ABOUT THIS TASK — Return the listing exactly, please; no pictures.
----------------------------------------
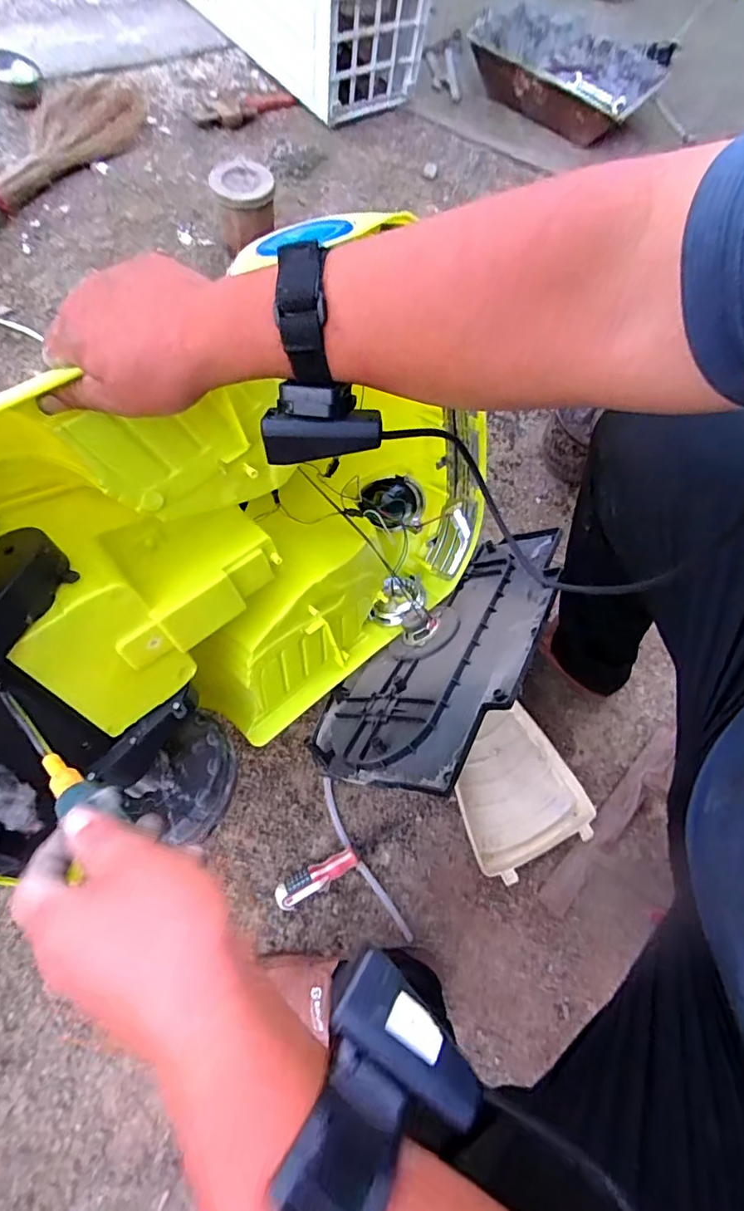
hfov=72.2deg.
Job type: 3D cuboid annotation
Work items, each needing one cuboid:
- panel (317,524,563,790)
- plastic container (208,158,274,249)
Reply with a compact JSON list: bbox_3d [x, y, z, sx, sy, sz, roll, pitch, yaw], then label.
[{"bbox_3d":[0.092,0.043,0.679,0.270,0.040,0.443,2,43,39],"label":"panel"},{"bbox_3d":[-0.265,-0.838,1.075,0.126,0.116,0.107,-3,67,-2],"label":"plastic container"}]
----------------------------------------
FINISHED EXERCISE —
hfov=72.2deg.
Job type: 3D cuboid annotation
Work items, each needing one cuboid:
- panel (317,524,563,790)
- plastic container (208,158,274,249)
Reply with a compact JSON list: bbox_3d [x, y, z, sx, sy, sz, roll, pitch, yaw], then label.
[{"bbox_3d":[0.092,0.043,0.679,0.270,0.040,0.443,2,43,39],"label":"panel"},{"bbox_3d":[-0.265,-0.838,1.075,0.126,0.116,0.107,-3,67,-2],"label":"plastic container"}]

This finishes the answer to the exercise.